======== Source document ========

Present-day Venezuela may be divided into the following major structural provinces: Perija Mountains, Goajira-Paraguana arch, Maracaibo basin, Falcon, Venezuelan Andes, Carribbean Mountains (Coast Range and Serrania del Interior), Barinas-Apure basin, Eastern Venezuela basin, and Guayana Shield. With the exception of the shield and possibly the Goajira-Paraguana arch, all these provinces owe their essential development to Late Mesozoic or Tertiary tectonic events.

The pre-Cretaceous history is little known. Mid-Ordovician (?), Late Devonian or Early Carboniferous, and Permian (?) deformations may be postulated, but their trends and importance can not be evaluated at present. Toward the end of the Paleozoic, widespread uplift, accompanied by faulting and volcanism, raised the whole of the country above sea-level. Subsequent erosion resulted in positive features of structural origin, such as the Central Goajira massif, the Maracaibo platform, and the El Baul swell, which had an effect on Late Mesozoic and Tertiary sedimentation.

Beginning in the Late Mesozoic, the Caribbean Sea began an extensive transgression of northern and western Venezuela. The east-west-trending Caribbean orthogeosyncline developed in the area now occupied by the Caribbean Mountains; shelf conditions prevailed elsewhere.

========

#### What you will do:
a) In the passage on Venezuela's structural provinces, what raised the whole country above sea level toward the end of the Paleozoic?
b) Please decide whether each statement agrees with the passage on Venezuela's structural provinces, answering yes or no and quoting the words that settle it: (i) The Guayana Shield owes its essential development to Late Mesozoic or Tertiary tectonic events. (ii) The El Baul swell had an effect on Late Mesozoic and Tertiary sedimentation. (iii) The Caribbean orthogeosyncline trended north-south.
c) Summarize the passage on Venezuela's structural provinces in two sentences.
The records that come next are not needed for any of this work.

======== Given entries ========

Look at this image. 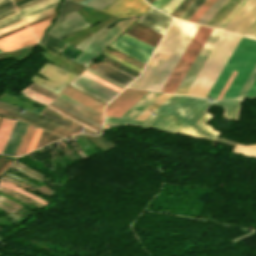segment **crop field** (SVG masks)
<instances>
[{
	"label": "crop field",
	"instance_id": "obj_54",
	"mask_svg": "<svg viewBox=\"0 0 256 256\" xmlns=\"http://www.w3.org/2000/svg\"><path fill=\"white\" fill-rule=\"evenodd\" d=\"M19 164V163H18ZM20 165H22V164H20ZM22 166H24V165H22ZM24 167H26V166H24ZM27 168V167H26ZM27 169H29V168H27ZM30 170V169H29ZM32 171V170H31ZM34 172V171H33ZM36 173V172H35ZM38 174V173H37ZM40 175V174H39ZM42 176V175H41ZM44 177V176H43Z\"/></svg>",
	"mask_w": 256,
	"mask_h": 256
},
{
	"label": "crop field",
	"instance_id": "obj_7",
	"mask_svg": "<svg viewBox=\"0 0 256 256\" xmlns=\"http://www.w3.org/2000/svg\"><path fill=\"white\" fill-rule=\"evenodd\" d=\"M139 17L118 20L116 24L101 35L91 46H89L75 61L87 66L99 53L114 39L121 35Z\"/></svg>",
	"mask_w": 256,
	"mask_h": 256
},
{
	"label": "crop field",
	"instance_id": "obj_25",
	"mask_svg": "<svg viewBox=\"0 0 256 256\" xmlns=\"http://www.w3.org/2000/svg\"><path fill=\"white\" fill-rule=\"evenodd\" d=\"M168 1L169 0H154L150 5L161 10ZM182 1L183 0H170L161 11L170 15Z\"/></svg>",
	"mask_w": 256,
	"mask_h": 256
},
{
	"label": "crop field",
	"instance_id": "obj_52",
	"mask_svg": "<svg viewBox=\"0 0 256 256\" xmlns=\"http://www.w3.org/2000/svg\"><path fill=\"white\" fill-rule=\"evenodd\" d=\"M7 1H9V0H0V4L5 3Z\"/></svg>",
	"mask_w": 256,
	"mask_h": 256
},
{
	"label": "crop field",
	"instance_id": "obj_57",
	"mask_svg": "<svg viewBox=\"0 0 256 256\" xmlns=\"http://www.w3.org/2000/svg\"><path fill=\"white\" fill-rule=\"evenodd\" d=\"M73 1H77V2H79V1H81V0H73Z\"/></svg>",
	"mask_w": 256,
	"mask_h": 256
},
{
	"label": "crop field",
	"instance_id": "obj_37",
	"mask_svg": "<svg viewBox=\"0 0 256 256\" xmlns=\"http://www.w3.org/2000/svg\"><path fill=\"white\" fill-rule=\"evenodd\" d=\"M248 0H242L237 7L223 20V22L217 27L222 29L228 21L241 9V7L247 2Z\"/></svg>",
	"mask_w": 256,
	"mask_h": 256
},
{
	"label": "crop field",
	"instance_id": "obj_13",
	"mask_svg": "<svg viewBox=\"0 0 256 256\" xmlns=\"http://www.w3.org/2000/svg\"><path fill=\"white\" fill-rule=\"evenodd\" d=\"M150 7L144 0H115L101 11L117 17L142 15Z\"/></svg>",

========

#### Solutions:
a) Widespread uplift, accompanied by faulting and volcanism.

b)
(i) No: "With the exception of the shield and possibly the Goajira-Paraguana arch, all these provinces owe their essential development to Late Mesozoic or Tertiary tectonic events."
(ii) Yes: "positive features of structural origin, such as the Central Goajira massif, the Maracaibo platform, and the El Baul swell, which had an effect on Late Mesozoic and Tertiary sedimentation."
(iii) No: "The east-west-trending Caribbean orthogeosyncline developed in the area now occupied by the Caribbean Mountains"

c) Venezuela can be divided into nine major structural provinces, nearly all shaped mainly by Late Mesozoic or Tertiary tectonic events, while its pre-Cretaceous history is little known beyond late Paleozoic uplift, faulting, and volcanism that raised the country above sea level. Erosion then left structural highs that influenced later sedimentation, and from the Late Mesozoic a Caribbean transgression formed an east-west orthogeosyncline where the Caribbean Mountains now stand, with shelf conditions elsewhere.